Aileen McGloin: Chris, did you want to jump in there?

Chris Macey: Yeah, I mean, I absolutely agree with Mimi, you know, children are crucial to progress in this area and we’ve got a youth advisory panel who we talked to a lot about this surveying and it’s really clear, you know, we asked them what they thought about this, and they thought their favourite brands were great, and we weren’t going to be telling them what to think about it. Certainly, you know, when you start going underneath that and looking at the more fundamental issues around it, when we start showing young people examples of the efforts that are being made to manipulate them and how cynical it is, that it makes them angry. It sort of mobilizes them a bit, you know, some more than others has to be said, but it certainly angers. Or has angered the young people that we’ve spoken to, you know, things like you know, how brands get onto their newsfeeds and how they interact with them, as if they’re their real friends, when obviously these are, these are marketers earning money and they couldn’t give a damn about children, the children they’re talking to or the children there, or what happens to them.

And we found that the children’s voice in media, it gives us sort of much more authentic sort of feel to, you know, to the issue. You know, these are brands that are impacting on young people’s health, and its young people saying, hey we want this to stop. you know, we’re being targeted here, we’re being, our health is being damaged here, and that’s going to have long-term consequences, if not for, you know, the individuals who are out there talking about what if you’re exercised about it, you probably won’t be but, you know, their peers and it is intensely annoying. you know, certainly it’s the young people in our groups.

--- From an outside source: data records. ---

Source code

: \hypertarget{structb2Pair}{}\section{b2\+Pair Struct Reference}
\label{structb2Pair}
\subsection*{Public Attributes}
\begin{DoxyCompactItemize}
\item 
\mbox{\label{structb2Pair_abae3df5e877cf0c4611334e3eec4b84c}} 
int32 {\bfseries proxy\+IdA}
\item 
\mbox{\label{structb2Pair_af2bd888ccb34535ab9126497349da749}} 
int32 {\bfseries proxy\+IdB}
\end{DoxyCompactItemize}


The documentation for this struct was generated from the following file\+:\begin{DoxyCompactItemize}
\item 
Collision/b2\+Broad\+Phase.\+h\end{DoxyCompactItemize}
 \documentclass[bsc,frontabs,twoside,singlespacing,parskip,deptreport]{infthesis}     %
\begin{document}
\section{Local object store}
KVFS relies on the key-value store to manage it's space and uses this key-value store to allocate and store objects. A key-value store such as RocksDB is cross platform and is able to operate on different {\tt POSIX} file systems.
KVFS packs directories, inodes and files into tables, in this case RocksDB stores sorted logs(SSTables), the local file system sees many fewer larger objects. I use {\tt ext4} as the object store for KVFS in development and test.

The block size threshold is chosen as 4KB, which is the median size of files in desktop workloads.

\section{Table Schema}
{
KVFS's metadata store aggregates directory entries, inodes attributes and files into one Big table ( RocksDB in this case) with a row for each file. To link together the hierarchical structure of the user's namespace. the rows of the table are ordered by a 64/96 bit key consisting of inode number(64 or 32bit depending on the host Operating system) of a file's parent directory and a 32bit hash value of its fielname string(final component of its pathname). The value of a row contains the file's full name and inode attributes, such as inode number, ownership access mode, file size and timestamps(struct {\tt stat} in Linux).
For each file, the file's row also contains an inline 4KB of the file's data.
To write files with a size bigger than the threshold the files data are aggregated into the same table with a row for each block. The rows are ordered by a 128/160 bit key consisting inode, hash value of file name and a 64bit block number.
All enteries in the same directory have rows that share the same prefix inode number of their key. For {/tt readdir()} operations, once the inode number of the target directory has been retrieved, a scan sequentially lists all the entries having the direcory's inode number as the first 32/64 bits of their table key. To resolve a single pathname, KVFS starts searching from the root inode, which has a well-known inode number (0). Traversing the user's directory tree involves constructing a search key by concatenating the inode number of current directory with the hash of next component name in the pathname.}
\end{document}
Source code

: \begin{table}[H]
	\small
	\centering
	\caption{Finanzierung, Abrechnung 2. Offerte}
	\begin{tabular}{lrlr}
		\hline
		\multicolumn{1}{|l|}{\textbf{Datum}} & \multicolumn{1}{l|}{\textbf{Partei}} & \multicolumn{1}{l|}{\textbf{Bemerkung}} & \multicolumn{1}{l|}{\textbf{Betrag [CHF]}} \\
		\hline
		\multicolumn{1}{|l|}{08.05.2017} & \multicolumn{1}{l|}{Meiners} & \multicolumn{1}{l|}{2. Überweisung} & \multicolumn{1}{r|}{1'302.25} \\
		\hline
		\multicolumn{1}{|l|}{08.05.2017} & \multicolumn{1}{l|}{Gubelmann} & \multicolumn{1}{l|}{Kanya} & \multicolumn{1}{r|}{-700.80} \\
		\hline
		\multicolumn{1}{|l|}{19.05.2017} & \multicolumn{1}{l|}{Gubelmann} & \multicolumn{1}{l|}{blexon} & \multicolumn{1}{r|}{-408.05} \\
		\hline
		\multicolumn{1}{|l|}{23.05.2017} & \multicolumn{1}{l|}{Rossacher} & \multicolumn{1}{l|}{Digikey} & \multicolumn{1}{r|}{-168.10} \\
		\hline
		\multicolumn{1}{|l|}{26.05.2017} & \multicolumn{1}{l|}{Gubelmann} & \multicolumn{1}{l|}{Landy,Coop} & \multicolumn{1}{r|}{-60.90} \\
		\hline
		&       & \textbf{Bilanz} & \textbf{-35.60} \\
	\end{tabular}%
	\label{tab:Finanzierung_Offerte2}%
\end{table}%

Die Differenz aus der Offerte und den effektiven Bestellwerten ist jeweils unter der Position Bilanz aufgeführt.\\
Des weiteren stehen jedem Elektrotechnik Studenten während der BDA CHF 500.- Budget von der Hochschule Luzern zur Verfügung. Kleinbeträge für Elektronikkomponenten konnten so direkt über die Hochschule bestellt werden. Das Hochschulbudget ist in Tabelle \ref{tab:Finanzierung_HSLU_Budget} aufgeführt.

We got great advice just on how to approach things, how tactically to approach things, and as well as advice, particularly on areas, you know, around say food in schools, you know, where it’s often easier to buy a can of coke than to get a free glass of drinking water from an old fashioned tap, you know, where children have helped us remove vending machines from their schools, how they’ve shown us really there’s a school environment here where they have adults talking to them in the class about what the food pyramid looks like, and then walk out to the class and the food system in the school just throws, rubbish at them, you know, through tuck shops and snackeries, and, you know, selling cookies and muffins and sausage rolls, where you have by small break, you’ve potentially had your recommended daily calories consumed. Learning from young people in terms of the actual, you know, their lived experience, learning further from them and what they think, and how we can have a sort of a partnership with young people, where we have the same goal of saying, right there’s a huge issue here for a whole generation of children that are being treated like corporate fodder, a little bit like a hundred years ago, that young people were cannon fodder, and they’re like corporate fodder now, you know, that annoys people and stuff makes people want to act. If we can work with them, give them some benefit of our own bit of experience and get their experience, then I think the two working together is much more effective than just us trying or certainly trying to do it on their own.

Aileen McGloin: Thank you, Chris, and on that very positive note, and I think we will leave it there. I’d like to thank you both for your incredible contribution, it’s been a privilege to have this conversation with you, thanks for your knowledge, for your expertise and your insight. And if anyone wants to learn any more about key public health issues from our podcasts, you can listen to those wherever you get your podcasts.